**PAGE EXTRACT**:
####################

# Leccy Powered Prowlers



## Guest (Jul 4, 2007)

I was talking to a mate last night that said Prowler have brought out a yak that is designed to be fitted with an electric motor, I am hoping someone here might have some more info or even a link where I can look at these things.

Apparently Dave Buttfeild from the fishing show "HOOKED" has one already.

I am warming to the idea of leccy power on a kayak.


----------



## fisherdan (Apr 17, 2007)

http://www.stealthdrive.co.nz/index.html

Those kiwi's have a good idea every now and thun...

Though I'll try avoid getting one for another 20yrs or so..


----------



## Jeffo (Sep 10, 2006)

Funda,

The Ok Prowler 4.5 elite has a recess on the back for a leccy. I think some neewer versions out of the States also have a similar feature (Ok big game & Trident) but not sure.

Coupled with a rudder it woudl be a nice setup,

http://www.oceankayak.co.nz/index.php?o ... &Itemid=75

Cheers

Jeffo


----------



## Marty (Mar 18, 2007)

I like that   
actually I really like that , would be handy after a long days paddle , if you could switch from paddle to power   
and also would be great trolling freshwater impoundments for bass , yellas and cod


----------



## spooled1 (Sep 16, 2005)

Any yak with a rudder hole can be easily adapted for a leccy setup at the stern (No drilling required).
There's also the Occy stern method and the side mount crate bar method.
Leccys are cool but they add nearly 20kg to the load when you add the battery. A worthwhile investment for dams and estuaries.


----------



## fisher (Aug 30, 2005)

Funda said:


> Apparently Dave Buttfeild from the fishing show "HOOKED" has one already.


I saw that particular episode on Fox the other day - I reckon he was fishing somewhere on the Gold Coast, catching bream and bass. He mentioned the electric fit a couple of times, indicating the bolt holes were ready made into the kayak for that purpose. The kayak he had (Elite??) had the sounder recess underneath as well.
It takes me long enough to get the kayak organised and packed as it is, i don't reckon i could be bothered mucking around with a leccy and battery too :lol:


----------



## Fishpod (Oct 11, 2006)

####################

**EXERCISE DATA**:
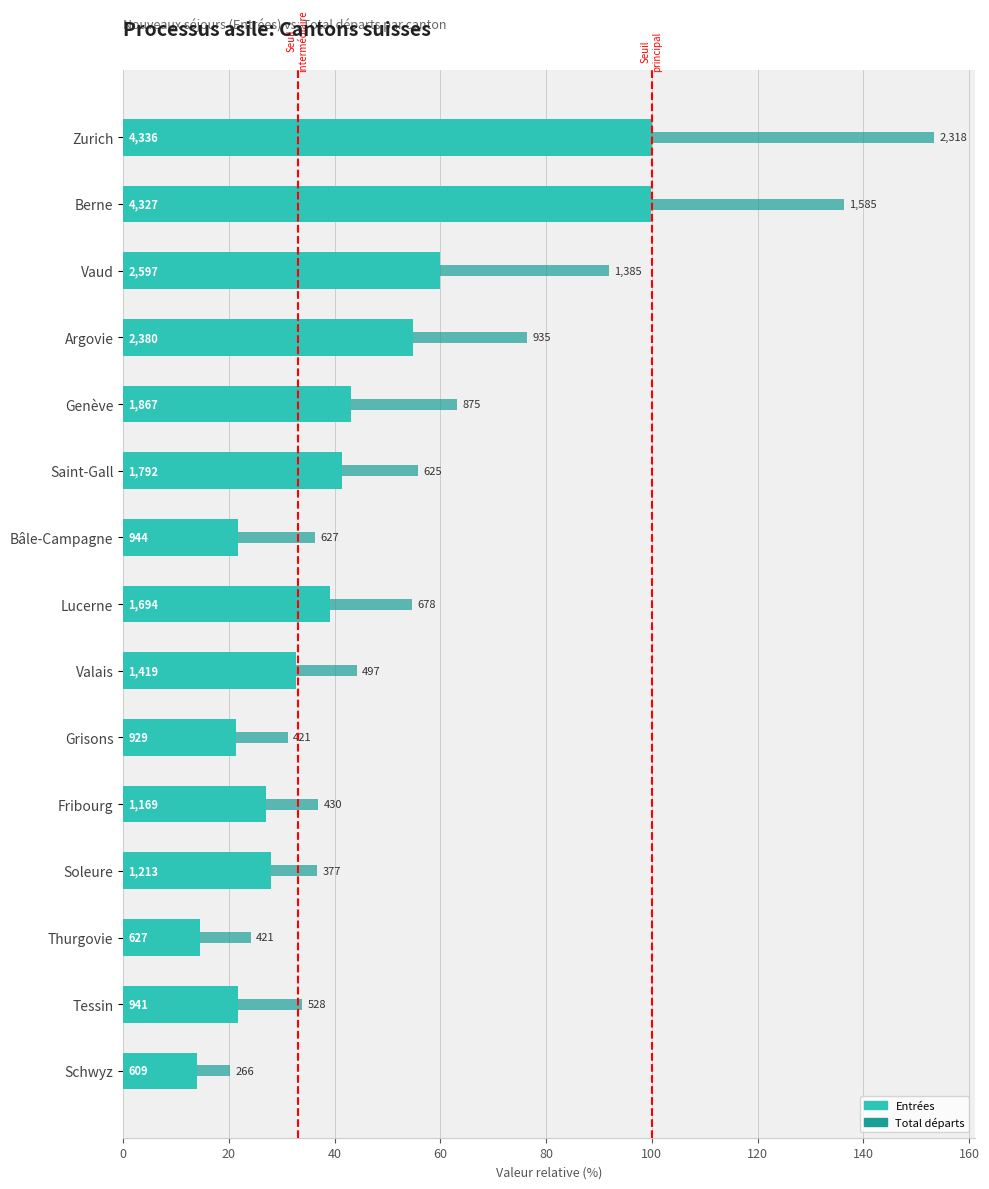

How many groups of bars are there?

15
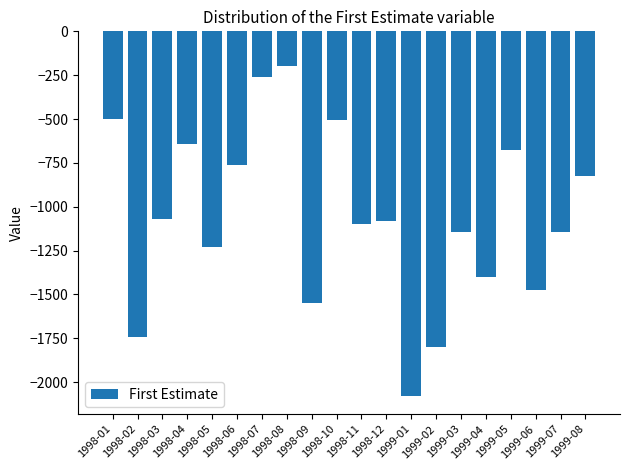

How many bars are there in total?

20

####################

**WORK REQUEST 1**: Which kinds of fish are named in the thread on electric-powered kayaks?
**WORK REQUEST 2**: Can you rewrite the kayak thread from "I like that" to "(No drilling required).", putting "casting" in place of "trolling"?
Answer from the forum thread alone, not from the material.

**WRITTEN RESPONSE 1**: Bass, yellas, cod, and bream.

**WRITTEN RESPONSE 2**:
I like that   
actually I really like that , would be handy after a long days paddle , if you could switch from paddle to power   
and also would be great casting freshwater impoundments for bass , yellas and cod


----------



## spooled1 (Sep 16, 2005)

Any yak with a rudder hole can be easily adapted for a leccy setup at the stern (No drilling required).